ある実験で、アルツハイマー病・総合失調症の患者のBDNF濃度を調べたところ、BDNF濃度が低下していることが分かったほか、57〜79歳の男女1398名を対象として実施された大規模疫学調査において、BDNF水準の低値は認知機能の低下と関連していることが報告されています。

また、血中BDNF濃度が高いと記憶や学習能力などの認知機能評価スコア(MMSE)が高いことも分かるなど、認知機能低下や精神神経疾患の予防や治療において、BDNFが重要な鍵を握っていると考えられます。

肥満症・糖尿病の発症予防にも期待

BDNFは肥満症や糖尿病の発症予防や改善に貢献する可能性も示唆されています。

BDNFヘテロノックアウトマウスを使った実験では、早い時期から過食とともに顕著な体重増加が認められ、BDNFを側脳室に投与すると摂食行動異常が改善したほか、食餌の摂食量が減少しました。また、肥満糖尿病マウスの脳室内、あるいは皮下にBDNFを投与したところ、血糖値が低下したという報告もあります。

ほかにも、膵臓のインスリン濃度の増加や、グルカゴン濃度(体内で作られる血糖値を上げる強力なホルモン)の低下を引き起こすことも明らかになるなど、BDNFは、摂食抑制、体重コントロールにも重要な働きをしていると考えられています。

加齢とともに低下。BDNF量を増やすには?

血中のBDNF濃度は65歳以上になると、加齢とともに低下することが分かっています。どうすればBDNF量の低下を防ぎ、量を増やすことができるのでしょうか。

BDNFを増やすために効果的な方法の一つに運動があります。中でも、有酸素運動を中長期にわたって行うことによって、血中のBDNF濃度が上昇することがわかっています。

ただし、同じ運動でも、年齢や運動歴、病歴など個人の特性に応じてその効果は変動しやすく、今後、研究知見が集まり分析が進んでいくでしょう。

食品によるBDNF濃度の増加も

ほかにも、食品によってBDNFが増えることも報告されています。

例えば、葉酸やDHA、ポリフェノールの一種であるフラボノイド、ペプチドなどの栄養素がBDNFの増加を助けるといわれており、DHAを豊富に含むアジやサバ、サンマなどの魚、フラボノイドを含む大豆、ゴマ、赤ワインなど、栄養素を意識した食事が効果的と考えられます。

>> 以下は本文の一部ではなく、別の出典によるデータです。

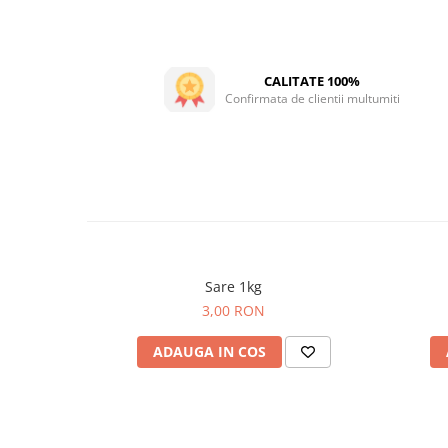
CALITATE 100%
Confirmata de clientii multumiti
Sare 1kg
3,00 RON
ADAUGA IN COS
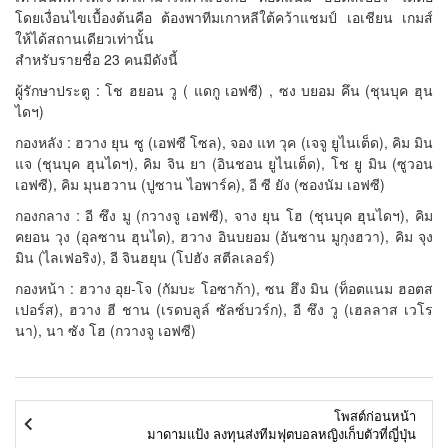
โดยเงื่อนไขเบื้องต้นคือ ต้องพาทีมเกาหลีใต้คว้าแชมป์ เอเชียน เกมส์
ให้ได้สถานเดียวเท่านั้น
สำหรับรายชื่อ 23 คนมีดังนี้
ผู้รักษาประตู : โช ฮยอน วู ( แดกู เอฟซี) , ซง บยอม คึน (ชุนบุค ฮุน
ไดฯ)
กองหลัง : ฮวาง ยุน ซู (เอฟซี โซล), จอง แท วุค (เจจู ยูไนเต็ด), คิม มิน
แจ (ชุนบุค ฮุนไดฯ), คิม จิน ยา (อินชอน ยูไนเต็ด), โช ยู มิน (ซูวอน
เอฟซี), คิม มุนฮวาน (ปูซาน ไอพาร์ค), อี ซี ยัง (ซองนัม เอฟซี)
กองกลาง : อี ซึง มู (กวางจู เอฟซี), จาง ยุน โฮ (ชุนบุค ฮุนไดฯ), คิม
คยอน วุง (อุลซาน ฮุนได), ฮวาง อินบยอม (อันซาน มูกุงฮวา), คิม จุง
มิน (ไลเฟอริง), อี จินฮยุน (โปฮัง สตีลเลอร์)
กองหน้า : ฮวาง อุย-โจ (กัมบะ โอซาก้า), ซน ฮึง มิน (ท็อตแนม ฮอตส
เปอร์ส), ฮวาง ฮี ชาน (เรดบลูล์ ซัลซ์บวร์ก), อี ซึง วู (เฮลลาส เวโร
นา), นา ซัง โฮ (กวางจู เอฟซี)
โพสต์ก่อนหน้า
มาดามแป้ง ลงทุนส่งทีมฟุตบอลหญิงเก็บตัวที่ญี่ปุ่น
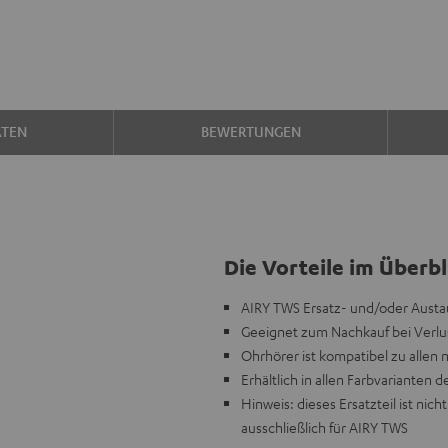
ATEN
BEWERTUNGEN
Die Vorteile im Überbl
AIRY TWS Ersatz- und/oder Austau
Geeignet zum Nachkauf bei Verlus
Ohrhörer ist kompatibel zu allen
Erhältlich in allen Farbvarianten d
Hinweis: dieses Ersatzteil ist n
ausschließlich für AIRY TWS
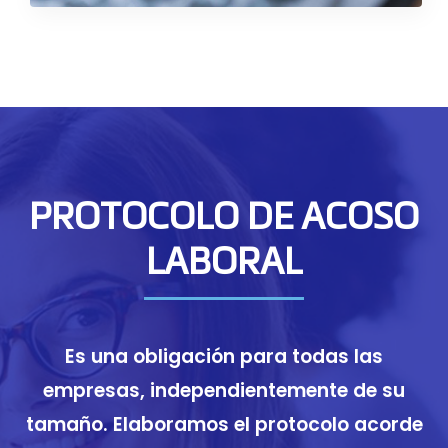
PROTOCOLO DE ACOSO
LABORAL
Es una obligación para todas las
empresas, independientemente de su
tamaño. Elaboramos el protocolo acorde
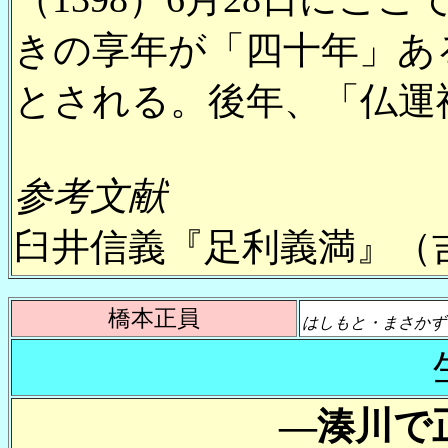
きの享年が「四十年」あ
とされる。後年、「仏運
参考文献
臼井信義『足利義満』（
橋本正員
はしもと・まさかず
―湊川で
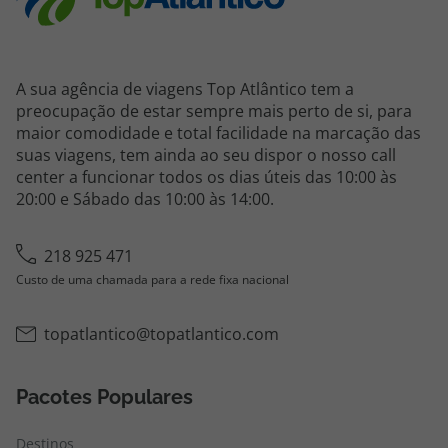
A sua agência de viagens Top Atlântico tem a
preocupação de estar sempre mais perto de si, para
maior comodidade e total facilidade na marcação das
suas viagens, tem ainda ao seu dispor o nosso call
center a funcionar todos os dias úteis das 10:00 às
20:00 e Sábado das 10:00 às 14:00.
218 925 471
Custo de uma chamada para a rede fixa nacional
topatlantico@topatlantico.com
Pacotes Populares
Destinos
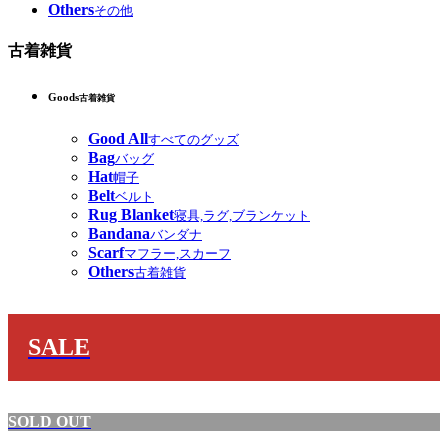
Others
その他
古着雑貨
Goods
古着雑貨
Good All
すべてのグッズ
Bag
バッグ
Hat
帽子
Belt
ベルト
Rug Blanket
寝具,ラグ,ブランケット
Bandana
バンダナ
Scarf
マフラー,スカーフ
Others
古着雑貨
SALE
SOLD OUT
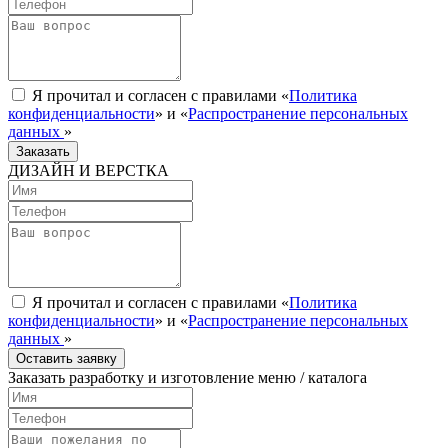
Я прочитал и согласен с правилами «
Политика
конфиденциальности
» и «
Распространение персональных
данных
»
Заказать
ДИЗАЙН И ВЕРСТКА
Я прочитал и согласен с правилами «
Политика
конфиденциальности
» и «
Распространение персональных
данных
»
Оставить заявку
Заказать разработку и изготовление меню / каталога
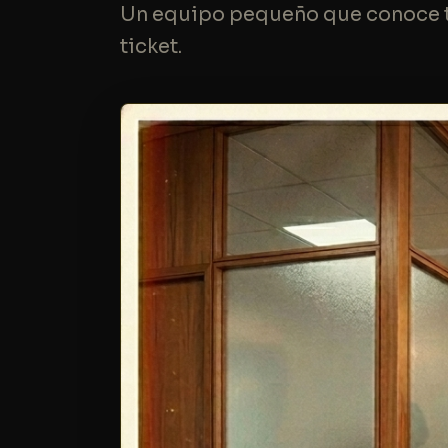
Un equipo pequeño que conoce t
ticket.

ほかにも、乳製品のカマンベールを摂取することで、血中BDNF濃度が増加したことを示すヒトを対象とした初の研究結果や、高カカオチョコレートに含まれる高濃度のカカオポリフェノールが脳の血流量を増やし、BDNFを含む血流の増加によって認知機能を高める可能性も見つかっています。

より実践的なアプローチが今後の課題

BDNFは、体内に直接投与しても脳神経細胞まで届くことは極めて困難です。よって、神経細胞にBDNFを作らせる物質を見つけ、その物質を脳の神経細胞に届けることが課題の一つとしてあげられています。また、BDNFに関する研究報告は、動物実験に基づくものがほとんどであり、ヒトにおける臨床的研究は極めて少ないのが現状です。今後、ヒトにおける実証データが増え、認知症や精神疾患病などの疾患に、より実践的なアプローチができるようになることが期待されています。